We asked Giuseppe Palumbo to tell us some "behind the scenes" of that experience, from the meeting with Graziano Ferrari and Giuseppe Priore, to the creation of the volume, to his future projects.

How did the collaboration with Graziano Ferrari and the Lucan Group of Civil Protection come about?

GP Everything happened through the publisher Lavieri. The Lucan Civil Protection Group has its own comic series in its catalog and the publisher was looking for a suitable author for the story that Graziano Ferrari had proposed. Robert Mallet's story, in his view, required attention, a sign different from other titles and so my name had popped up. To this we add the fact that Graziano and I both live in Bologna and this has definitely favored the processing, the exchange of information and the narrative construction.

Was it the first time you were confronted with the story of geology in comic form?

Yes. But this has never been a problem: I have devoted part of my comics production to the creation of non-fiction-biographical, political, scientific, philosophical works. So geology was my new challenge.

Did you know the story of Robert Mallet?

I confess not. I was aware of the great earthquake of 1857: a beautiful majolica in Via Roma in Matera, a place of infinite youth pools, reminded me of it and had always attracted and intrigued me. But I knew nothing about Mallet…

How did you "enter" into its story to be able to draw it?

I carefully, as much as possible, studied and read the documentary materials that Graziano Ferrari had provided me and which I then discussed extensively with him, trying to draw the threads of a narrative. Graziano had drawn up a lineup of events which in fact form the backbone of the story which I then scripted. It was Graziano who got me into the necessary mood.

You have lived in Bologna for some time but were born in Matera: what is your relationship with your hometown, recently re-discovered on an international level as European Capital of Culture 2019? Has she already starred in any of your works?

Matera, I would say more, Lucania, has always been in my stories. My father Franco, among other things one of the founders of the "La Scaletta" club, a worthy association that has worked since 1959 in function of the cultural qualification of Matera, generated in me the love for this city, for this region so rich. If I think of the work I saw him do by meeting, welcoming and assisting great artists such as Pietro Consagra and José Ortega, side by side with art historians such as Giuseppe Appella, this year's celebrations seem small to me. My Matera, my Lucania, are others.

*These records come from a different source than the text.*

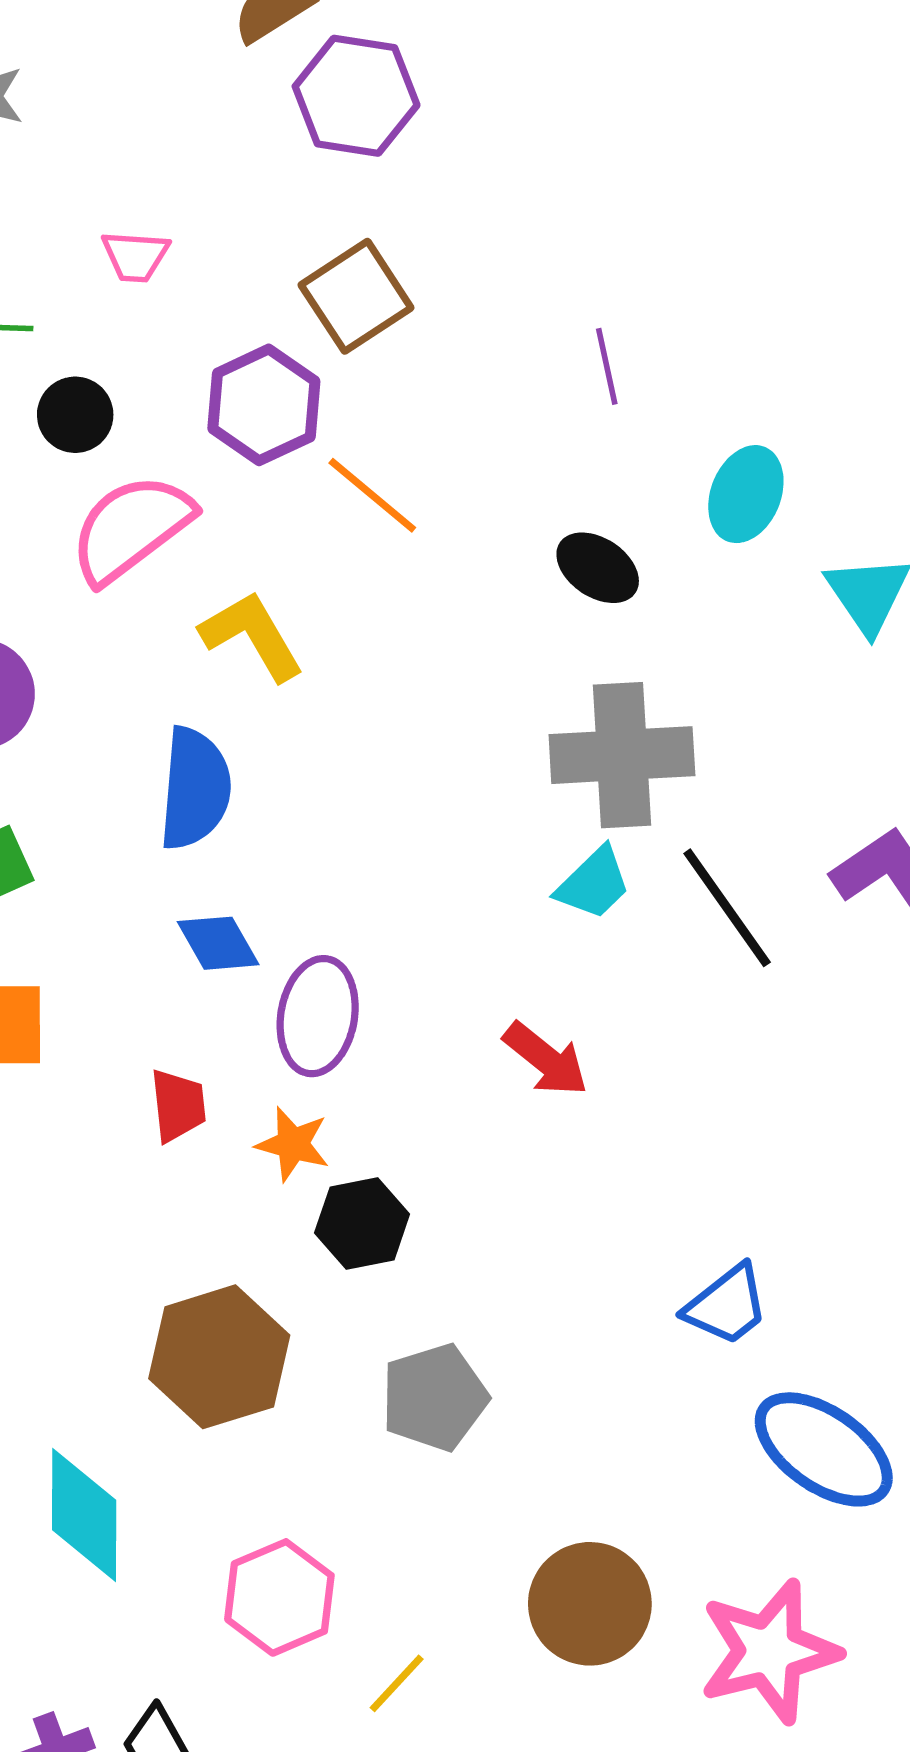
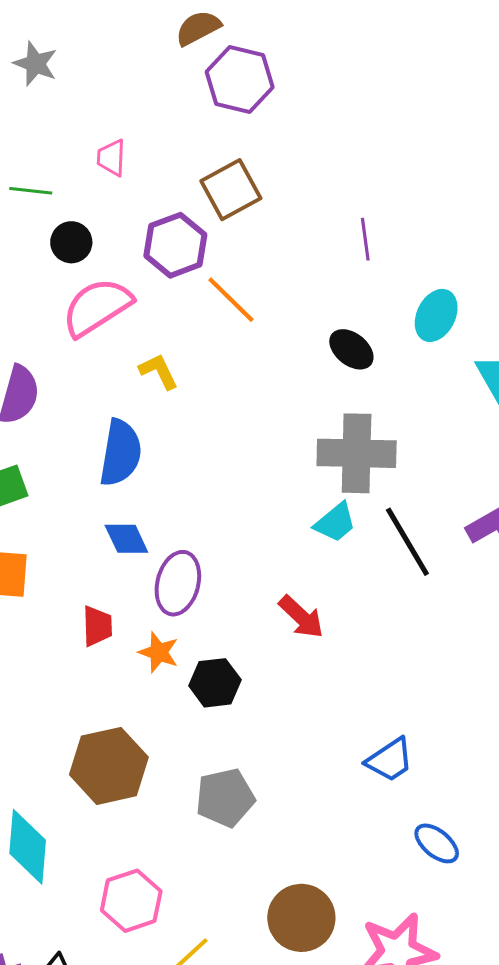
pink trapezoid: (135, 256) -> (111, 158), turned 84
yellow L-shape: (252, 636) -> (159, 371), size x0.7
black hexagon: (362, 1224) -> (215, 683), moved
blue ellipse: (824, 1449) -> (437, 843), size x0.6

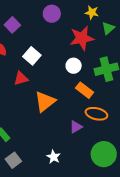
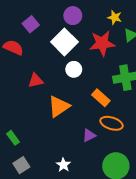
white square: (32, 56) -> (64, 42), moved, size x1.4
white circle: (74, 66) -> (74, 69), moved

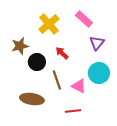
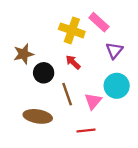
yellow cross: (49, 24) -> (72, 30), moved, turned -30
pink triangle: (79, 86) -> (93, 101), turned 42

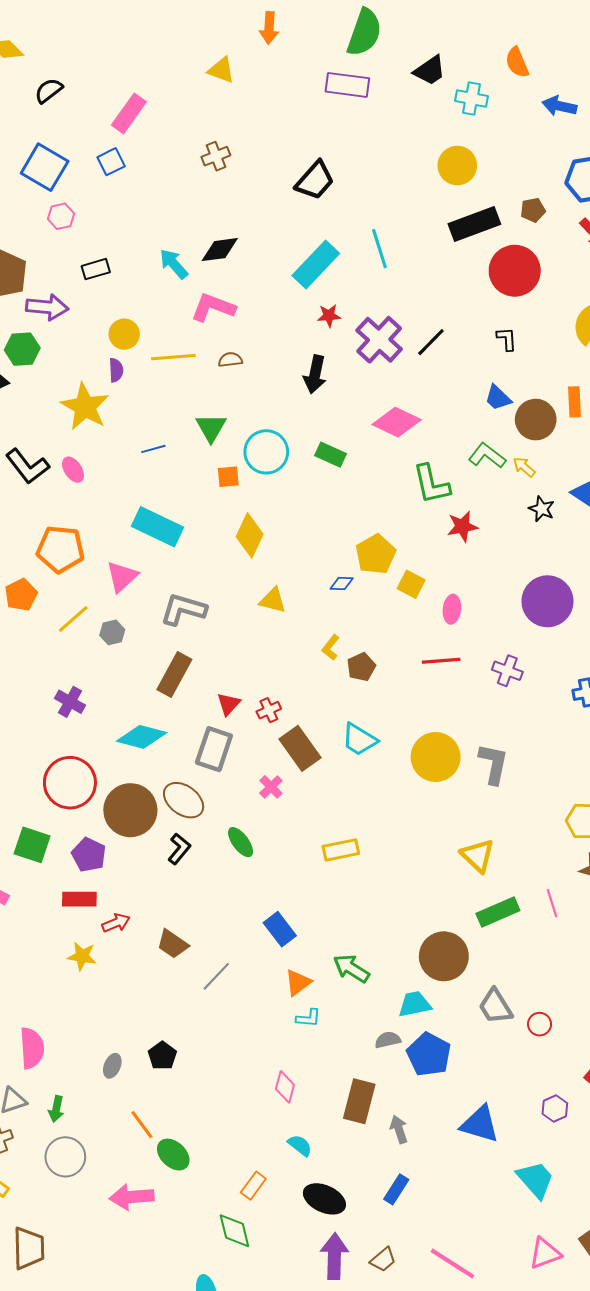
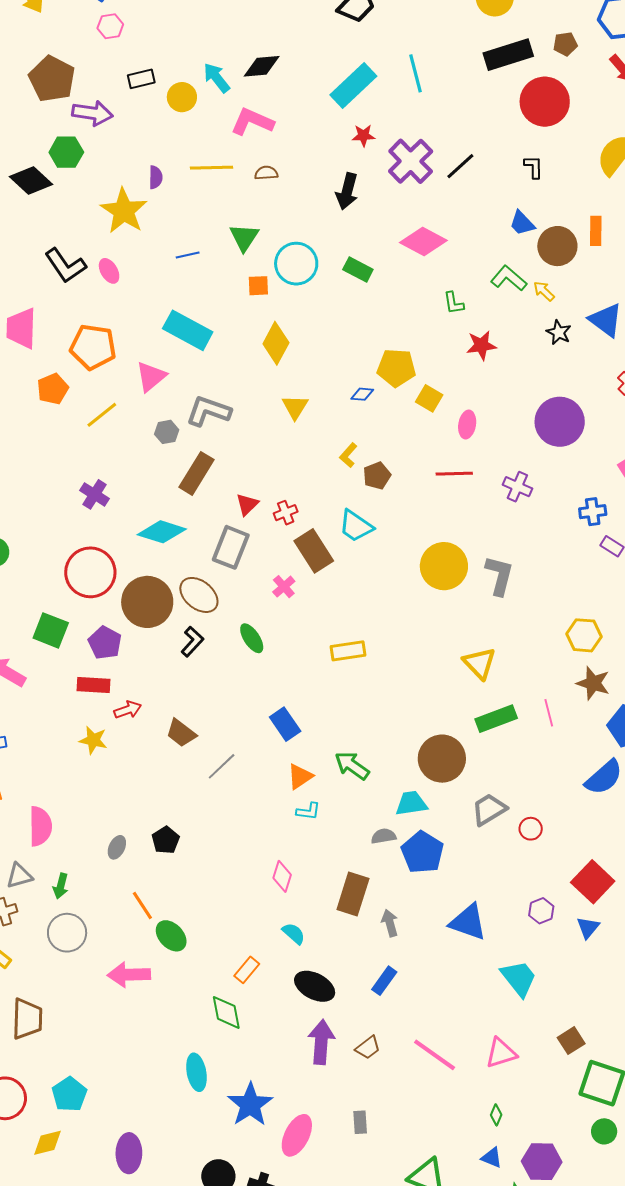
yellow circle: (124, 334) -> (182, 97), moved
green L-shape: (431, 484) -> (454, 303), size x0.6
yellow pentagon: (376, 554) -> (396, 368), turned 30
yellow triangle: (273, 600) -> (295, 407), turned 44
gray hexagon: (112, 632) -> (167, 432), moved
cyan trapezoid: (359, 739) -> (356, 526), moved
gray trapezoid: (495, 1006) -> (489, 809), turned 87
pink triangle: (545, 1253) -> (501, 1053), moved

After the experience with Mallet, would you like to go back to drawing geology?

Why not?! I'll talk to Ferrari about it!

What are your plans for the future?

Ah, too many! Among illustrated books (one of all, "Mondo Nuovo" by Aldous Huxley for Mondadori) and comics ("Diabolik" in primis, but also a new series for Sergio Bonelli publisher, "Il Confine", of which I drew the first issue) , the list would be long. My next comic essay? “Pasolini 1964 - Beyond Matera and the Mediterranean”, published by Lavieri in the Action30 series.